I searched the empty parking lot. I had more important things to worry about than two kids throwing punches. Things like staying invisible, flying under the radar, getting through senior year unrecognized. Today was my first day at another new school – my fourth in as many years, though the first under my new name. All I had to do was make it through the next ten months without giving anybody a reason to go skipping through Google for the thing I’d done that landed me in juvey and forced my family to keep moving. If I’d left a minute later or gotten stuck at one more light, I’d have been just another face in the crowd hearing the buzz, “Hey, did you see the fight in the parking lot this morning?” Instead, at seven-ten in the morning, I was the only witness to what promised to be a blood bath.
I cursed my perverted, twisted luck.
“Ignore it.” Kenny said and I frowned at him.
Sure. No problem. I already had one kid’s blood on my hands; what’s one more?
I watched the senior grab the freshman by his shirt and my hands clenched around my steering wheel.  “Stay invisible,” Kenny warned me. “Do not get involved.”
Cro shoved the kid against a car and I flinched.

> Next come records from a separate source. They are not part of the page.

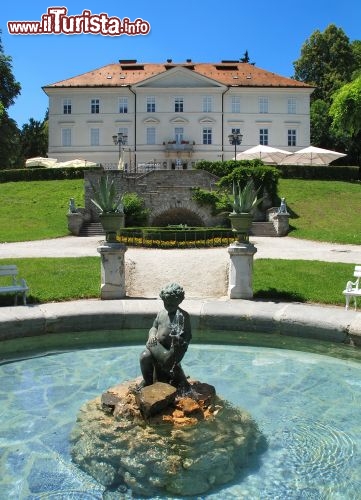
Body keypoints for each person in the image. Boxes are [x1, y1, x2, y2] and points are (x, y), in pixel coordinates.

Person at [139, 283, 192, 389]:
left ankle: (168, 367)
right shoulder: (161, 313)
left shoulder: (181, 316)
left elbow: (187, 336)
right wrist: (152, 335)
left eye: (172, 305)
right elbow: (154, 327)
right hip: (156, 346)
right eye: (166, 304)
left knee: (168, 363)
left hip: (171, 351)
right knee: (144, 356)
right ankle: (148, 381)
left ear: (179, 301)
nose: (168, 307)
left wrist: (181, 344)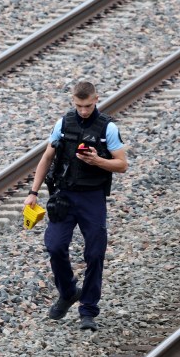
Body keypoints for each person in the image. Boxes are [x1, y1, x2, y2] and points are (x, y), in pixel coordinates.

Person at [23, 81, 128, 331]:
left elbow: (122, 164)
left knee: (94, 254)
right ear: (73, 101)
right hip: (64, 196)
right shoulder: (63, 123)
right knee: (55, 245)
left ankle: (88, 310)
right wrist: (33, 192)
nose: (83, 111)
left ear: (96, 100)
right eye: (79, 106)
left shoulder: (108, 128)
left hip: (92, 198)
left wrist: (97, 160)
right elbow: (47, 157)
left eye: (88, 105)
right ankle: (69, 291)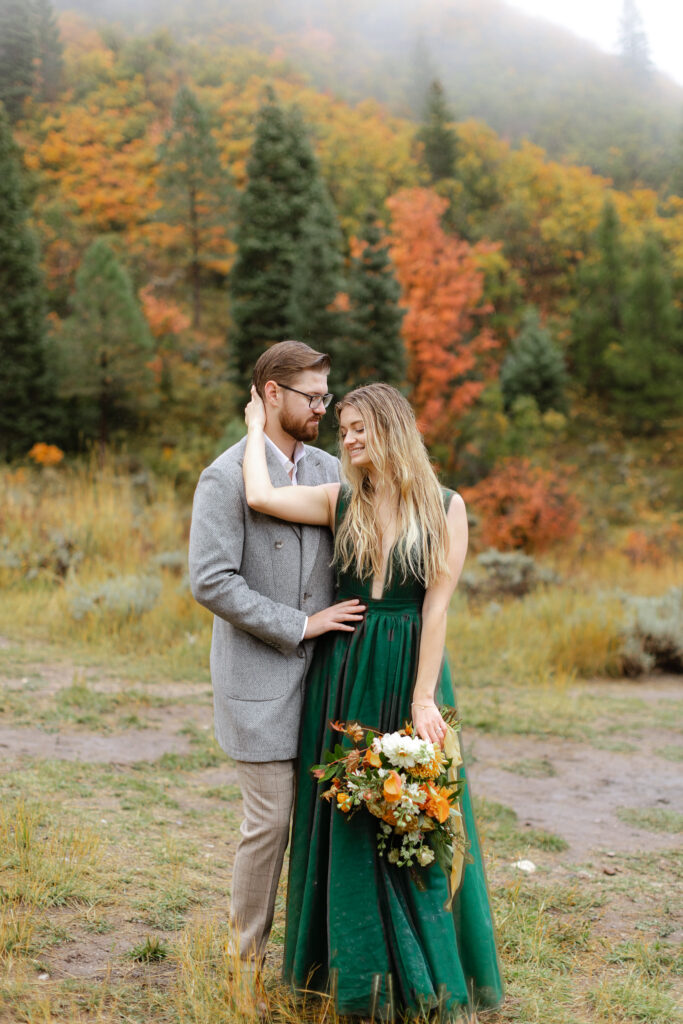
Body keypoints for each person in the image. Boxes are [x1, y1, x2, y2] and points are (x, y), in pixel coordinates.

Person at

“Who are you saving?” Kenny asked. “The senior, the freshman, or yourself?”
Deep in my chest, the sharp pain flared again. “All of the above.” I answered, too loud, and got out of my car.
“Let him go.” I said.
The senior turned, appraised me, but didn’t release the skinny boy. He wasn’t as tall as me; I knew he was considering his chances. He didn’t know they weren’t very good.
“Who the hell are you?”
I shrugged. “Does it matter? Just leave the kid alone and I’ll leave you alone.”
He taunted me with lips curled into a smirk and a bring-it-on wiggle of his fingers. “Oh, I’m not worried about you.”

He should have been worried. If he had a brain, he’d have been terrified. The kid I’d bullied was dead now.
Yeah, I thought when his fist connected. God has a hell of a sense of humor.